Algumas medidas do gênero, um cala boca no falante locutor e um basta em papagaiadas no telão ajudariam a fazer a arena parecer estádio. A experiência seria mais autêntica, emocionante, e o 12º jogador poderia ressuscitar. Sábado havia uma faixa onde se lia “Flamengo” no setor norte e infláveis levados por torcedores comuns. O clube obteve aprovação da PM, o mesmo ocorreu com o mosaico no jogo ante o Corinthians. As músicas do sistema de som eram relacionadas a cânticos da torcida, ligadas ao clube e sambas-enredos. Ok, ainda assim pode ser feito mais, e melhor. Quem esteve no setor de imprensa ouviu a torcida do Botafogo, em absoluta minoria, cantar mais alto em vários momentos.

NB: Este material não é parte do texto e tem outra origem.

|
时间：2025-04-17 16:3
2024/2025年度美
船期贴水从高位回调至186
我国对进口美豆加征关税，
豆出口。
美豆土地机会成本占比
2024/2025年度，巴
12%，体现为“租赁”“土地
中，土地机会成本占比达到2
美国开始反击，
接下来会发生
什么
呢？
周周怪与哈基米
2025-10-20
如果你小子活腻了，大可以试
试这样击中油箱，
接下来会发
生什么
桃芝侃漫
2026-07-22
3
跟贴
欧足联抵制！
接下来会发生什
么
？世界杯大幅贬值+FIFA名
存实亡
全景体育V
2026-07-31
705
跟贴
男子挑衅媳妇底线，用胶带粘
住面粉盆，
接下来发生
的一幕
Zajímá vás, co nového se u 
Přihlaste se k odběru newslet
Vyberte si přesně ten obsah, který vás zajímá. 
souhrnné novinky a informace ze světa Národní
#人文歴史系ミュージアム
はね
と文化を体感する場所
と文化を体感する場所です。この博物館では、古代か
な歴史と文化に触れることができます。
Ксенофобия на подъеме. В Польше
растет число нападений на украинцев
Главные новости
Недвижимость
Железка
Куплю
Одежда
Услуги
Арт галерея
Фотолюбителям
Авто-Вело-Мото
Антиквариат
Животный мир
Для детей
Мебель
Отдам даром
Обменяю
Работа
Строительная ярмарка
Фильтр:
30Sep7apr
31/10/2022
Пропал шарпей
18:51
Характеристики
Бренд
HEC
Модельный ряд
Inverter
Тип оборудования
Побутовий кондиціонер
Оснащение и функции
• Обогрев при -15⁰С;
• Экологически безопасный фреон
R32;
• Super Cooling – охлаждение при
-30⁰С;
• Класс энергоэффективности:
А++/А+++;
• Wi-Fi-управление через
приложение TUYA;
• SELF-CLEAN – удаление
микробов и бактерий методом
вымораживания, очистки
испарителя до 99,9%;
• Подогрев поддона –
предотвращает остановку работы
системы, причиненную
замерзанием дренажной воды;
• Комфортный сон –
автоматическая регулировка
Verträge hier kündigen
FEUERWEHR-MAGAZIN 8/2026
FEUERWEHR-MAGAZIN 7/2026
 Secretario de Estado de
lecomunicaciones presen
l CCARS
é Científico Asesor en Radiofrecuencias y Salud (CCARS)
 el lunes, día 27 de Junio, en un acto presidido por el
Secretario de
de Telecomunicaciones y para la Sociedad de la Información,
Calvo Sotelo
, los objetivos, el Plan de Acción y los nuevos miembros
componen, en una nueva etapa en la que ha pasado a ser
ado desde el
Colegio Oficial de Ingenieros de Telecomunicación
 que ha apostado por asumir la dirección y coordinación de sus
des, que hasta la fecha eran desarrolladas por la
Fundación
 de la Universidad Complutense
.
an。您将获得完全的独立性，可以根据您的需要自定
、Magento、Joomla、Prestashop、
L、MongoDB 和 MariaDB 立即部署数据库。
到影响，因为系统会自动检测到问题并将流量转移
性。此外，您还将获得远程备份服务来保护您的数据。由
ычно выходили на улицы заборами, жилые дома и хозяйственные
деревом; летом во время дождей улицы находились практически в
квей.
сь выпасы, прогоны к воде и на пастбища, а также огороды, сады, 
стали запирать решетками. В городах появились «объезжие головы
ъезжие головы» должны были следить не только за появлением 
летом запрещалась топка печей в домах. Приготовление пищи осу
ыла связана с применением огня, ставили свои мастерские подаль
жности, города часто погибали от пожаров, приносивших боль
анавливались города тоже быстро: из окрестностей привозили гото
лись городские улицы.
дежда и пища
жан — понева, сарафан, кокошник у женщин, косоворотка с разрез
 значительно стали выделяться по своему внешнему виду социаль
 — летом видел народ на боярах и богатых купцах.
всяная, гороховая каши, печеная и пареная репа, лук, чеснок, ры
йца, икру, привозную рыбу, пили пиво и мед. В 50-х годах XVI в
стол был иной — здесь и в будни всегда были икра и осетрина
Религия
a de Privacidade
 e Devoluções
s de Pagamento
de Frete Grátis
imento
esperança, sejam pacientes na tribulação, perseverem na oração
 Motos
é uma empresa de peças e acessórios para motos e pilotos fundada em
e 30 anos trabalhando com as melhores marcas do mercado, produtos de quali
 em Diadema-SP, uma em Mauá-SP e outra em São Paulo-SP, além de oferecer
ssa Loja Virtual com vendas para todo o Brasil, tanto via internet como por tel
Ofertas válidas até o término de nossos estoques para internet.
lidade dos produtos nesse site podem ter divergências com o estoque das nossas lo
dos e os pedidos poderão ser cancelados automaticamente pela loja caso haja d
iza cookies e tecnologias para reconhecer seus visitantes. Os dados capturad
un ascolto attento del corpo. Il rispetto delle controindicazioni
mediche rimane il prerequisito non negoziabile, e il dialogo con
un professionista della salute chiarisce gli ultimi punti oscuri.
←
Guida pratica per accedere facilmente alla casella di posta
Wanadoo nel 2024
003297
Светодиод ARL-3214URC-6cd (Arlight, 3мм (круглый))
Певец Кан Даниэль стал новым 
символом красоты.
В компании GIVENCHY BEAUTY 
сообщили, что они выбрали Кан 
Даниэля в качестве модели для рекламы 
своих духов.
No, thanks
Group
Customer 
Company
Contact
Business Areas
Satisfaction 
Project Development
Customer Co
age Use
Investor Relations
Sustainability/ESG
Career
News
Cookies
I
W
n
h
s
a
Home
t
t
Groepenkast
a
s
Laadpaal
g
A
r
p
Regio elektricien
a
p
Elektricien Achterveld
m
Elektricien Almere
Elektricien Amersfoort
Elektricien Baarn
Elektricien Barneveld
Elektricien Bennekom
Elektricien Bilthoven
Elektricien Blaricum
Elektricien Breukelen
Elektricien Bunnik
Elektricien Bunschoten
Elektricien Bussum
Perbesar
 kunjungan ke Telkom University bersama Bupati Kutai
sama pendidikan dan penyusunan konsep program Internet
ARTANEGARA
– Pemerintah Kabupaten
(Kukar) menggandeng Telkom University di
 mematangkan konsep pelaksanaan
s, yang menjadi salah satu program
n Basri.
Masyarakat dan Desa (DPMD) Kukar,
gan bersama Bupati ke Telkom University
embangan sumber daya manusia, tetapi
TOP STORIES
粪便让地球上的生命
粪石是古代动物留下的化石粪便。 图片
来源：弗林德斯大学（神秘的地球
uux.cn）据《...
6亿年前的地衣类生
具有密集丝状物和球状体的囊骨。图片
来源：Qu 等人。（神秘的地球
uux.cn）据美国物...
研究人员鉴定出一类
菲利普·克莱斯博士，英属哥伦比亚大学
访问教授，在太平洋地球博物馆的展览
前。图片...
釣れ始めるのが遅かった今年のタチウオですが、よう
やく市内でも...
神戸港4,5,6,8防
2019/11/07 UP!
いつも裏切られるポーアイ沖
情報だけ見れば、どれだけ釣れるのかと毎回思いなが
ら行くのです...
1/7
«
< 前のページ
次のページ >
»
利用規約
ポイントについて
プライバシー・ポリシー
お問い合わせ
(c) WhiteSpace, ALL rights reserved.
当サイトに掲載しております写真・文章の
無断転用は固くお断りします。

Mas também existem velhos problemas das organizadas. As finais do basquete foram prejudicadas com a adoção de torcida única depois da pancadaria entre Raça Rubro-Negra e Jovem em pleno ginásio. E na arquibancada é comum que as duas e outras cantem músicas diferentes, dividindo o grito e esfriando o clima. A barra do Flamengo, Nação 12, não cresceu como os grupos inspirados em hinchas argentinos e que hoje dão o ritmo no apoio a Fluminense (Bravo 52), Botafogo (Loucos) e Vasco (Guerreiros do Almirante). Em suma, o Flamengo é um tanto refém de suas torcidas organizadas divididas, que brigam entre si e não ajudam o time como deveriam.
É trabalho a ser feito pelo clube levar para o estádio a atmosfera do aeroporto, do AeroFla. É preciso entender a cultura da arquibancada e esquecer a tola inspiração dos esportes americanos, onde o ambiente é outro e o torcedor muito diferente. Se antes quando algo não ia bem o Flamengo atribuía a responsabilidade ao consórcio, agora é ele próprio a adotar medidas americanizadas que fazem o estádio ter cada vez mais cara de arena, com climinha de NBA. Não demora e o tal locutor animadão vai puxar o grito: “Defense!” “Defense!” “Defense!”